C'est la porte qui s'ouvre sur le désert, c'est la brusque opposition de la verdure et de la fraîcheur à la région nue et désolée qui sépare El-Kantara de Biskra, cette seconde oasis où, au milieu des sables blonds et dorés, l'eau des séguias, sous le soleil ardent, donne la vie et la force aux palmiers, aux arbres et aux fleurs.

El-Kantara, c'est le pont dont le nom traduit en arabe a été appliqué à l'oasis. M. Stéphane Gsell nous a fourni sur le pont romain qui relie les deux rives de l'oued les notes suivantes : " ce pont, d'origine si ancienne, s'est conservé intact jusqu'à nos jours, mais le Génie militaire l'a restauré d'une manière maladroite en 1862... Il se trouve en amont de l'oasis, à l'entrée d'une gorge étroite qui sépare deux régions nettement distinctes et qui, selon la légende antique, avait été ouverte par le talon d'Hercule (calceus Herculis). La route de Lambèse au désert passait sur ce point.. Le pont, dans plusieurs de ses parties, est orné de motifs de décoration... "

A côté on a trouvé, en 1844, un petit autel scellé dans le rocher et dédié au dieu Sylvain avec cette inscription : " Claudius Gardianus légat d'Auguste a restauré... " Puis une date 188. Ce Claudius Gardianus était légat de Numidie en l'an 188 de notre ère. Document précieux qui permet d'attribuer une date à ce pont et peut-être à l'occupation romaine un peu antérieure sans doute.

Notre peintre Fromentin, un des premiers voyageurs qui aient franchi la porte d'or, la bouche du Sahara (Foum-ès-Sahara), en février 1848, nous donne ses impressions. A cette époque lointaine, l'oasis ne comptait que 25.000 palmiers ; aujourd'hui, elle en a quatre fois plus.
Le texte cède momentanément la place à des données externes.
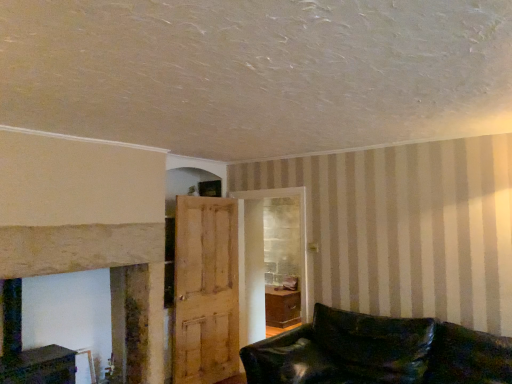
What do you see at coordinates (111, 281) in the screenshot? I see `smooth stone fireplace at left` at bounding box center [111, 281].

The height and width of the screenshot is (384, 512). Find the location of `light brown wooden door at center`. light brown wooden door at center is located at coordinates (205, 291).

Is point (24, 257) behind point (223, 295)?

No, (24, 257) is closer to viewer.

Is light brown wooden door at center completely or partially inside smooth stone fireplace at left?

No, smooth stone fireplace at left does not contain light brown wooden door at center.

Does smooth stone fireplace at left appear on the right side of light brown wooden door at center?

In fact, smooth stone fireplace at left is to the left of light brown wooden door at center.

How far apart are leather couch at lower right and light brown wooden door at center?

leather couch at lower right and light brown wooden door at center are 4.87 feet apart.

Could you tell me if leather couch at lower right is facing light brown wooden door at center?

No, leather couch at lower right is not aimed at light brown wooden door at center.

Would you say leather couch at lower right is outside light brown wooden door at center?

Absolutely, leather couch at lower right is external to light brown wooden door at center.

From the picture: From a real-world perspective, is light brown wooden door at center positioned over smooth stone fireplace at left based on gravity?

Actually, light brown wooden door at center is physically below smooth stone fireplace at left in the real world.

Is light brown wooden door at center in front of smooth stone fireplace at left?

No, it is not.

Is light brown wooden door at center next to smooth stone fireplace at left and touching it?

No, light brown wooden door at center is not touching smooth stone fireplace at left.

Is smooth stone fireplace at left located within light brown wooden door at center?

No, smooth stone fireplace at left is located outside of light brown wooden door at center.

Between point (230, 363) and point (322, 358), which one is positioned behind?

Point (230, 363)

Locate an element on the screen. This screenshot has width=512, height=384. door located on the left of leather couch at lower right is located at coordinates (205, 291).

Is light brown wooden door at center not inside leather couch at lower right?

Indeed, light brown wooden door at center is completely outside leather couch at lower right.

Is smooth stone fireplace at left placed right next to leather couch at lower right?

No.

Does smooth stone fireplace at left appear on the right side of leather couch at lower right?

Incorrect, smooth stone fireplace at left is not on the right side of leather couch at lower right.

What's the angular difference between smooth stone fireplace at left and leather couch at lower right's facing directions?

They differ by 87.9 degrees in their facing directions.

Which object is closer to the camera, smooth stone fireplace at left or leather couch at lower right?

leather couch at lower right.

Is leather couch at lower right bigger or smaller than smooth stone fireplace at left?

In the image, leather couch at lower right appears to be smaller than smooth stone fireplace at left.

Is leather couch at lower right not close to smooth stone fireplace at left?

leather couch at lower right is positioned a significant distance from smooth stone fireplace at left.

Between leather couch at lower right and smooth stone fireplace at left, which one is positioned in front?

leather couch at lower right is closer to the camera.

The width and height of the screenshot is (512, 384). Identify the location of fireplace in front of the light brown wooden door at center. (111, 281).

In the image, there is a light brown wooden door at center. Where is `studio couch below it (from a real-world perspective)`? studio couch below it (from a real-world perspective) is located at coordinates (378, 352).

Looking at the image, which one is located closer to smooth stone fireplace at left, leather couch at lower right or light brown wooden door at center?

light brown wooden door at center.

From the image, which object appears to be nearer to light brown wooden door at center, leather couch at lower right or smooth stone fireplace at left?

smooth stone fireplace at left is closer to light brown wooden door at center.

When comparing their distances from light brown wooden door at center, does smooth stone fireplace at left or leather couch at lower right seem further?

Based on the image, leather couch at lower right appears to be further to light brown wooden door at center.

Estimate the real-world distances between objects in this image. Which object is further from smooth stone fireplace at left, light brown wooden door at center or leather couch at lower right?

Among the two, leather couch at lower right is located further to smooth stone fireplace at left.

Based on their spatial positions, is smooth stone fireplace at left or light brown wooden door at center closer to leather couch at lower right?

light brown wooden door at center is positioned closer to the anchor leather couch at lower right.

Which object lies further to the anchor point leather couch at lower right, light brown wooden door at center or smooth stone fireplace at left?

smooth stone fireplace at left is further to leather couch at lower right.

Identify the location of door located between smooth stone fireplace at left and leather couch at lower right in the left-right direction. The height and width of the screenshot is (384, 512). (205, 291).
N'empêche que l'artiste fut séduit par tout ce qu'il voyait pour la première fois :

" Les palmiers, les premiers que je voyais, ce petit village, couleur d'or, enfoui dans des feuillages verts déjà chargés des fleurs du printemps ; une jeune fille venait à nous, en compagnie d'un vieillard, en costume rouge et portant une amphore de grès sur sa hanche nue ; cette première fille à la peau blonde, belle et forte d'une jeunesse précoce, encore enfant et déjà femme ; ce vieillard abattu, mais non défiguré par une vieillesse hâtive ; tout le désert m'apparaissait ainsi sous toutes ses formes, dans toutes ses beautés et dans tous ses emblèmes... "

L'oasis d'El-Kantara comprend trois villages ou " decheras ", Krekar, sur la rive gauche, Dahraouïa, sur la rive droite, et Kbour-el-Abbas, au confluent de l'oued-el-Kantara et de l'oued Bou-Badia. La population de cette agglomération est évaluée à 3.300 habitants. Les palmeraies et les jardins s'étendent sur une longueur de 5 kilomètres environ.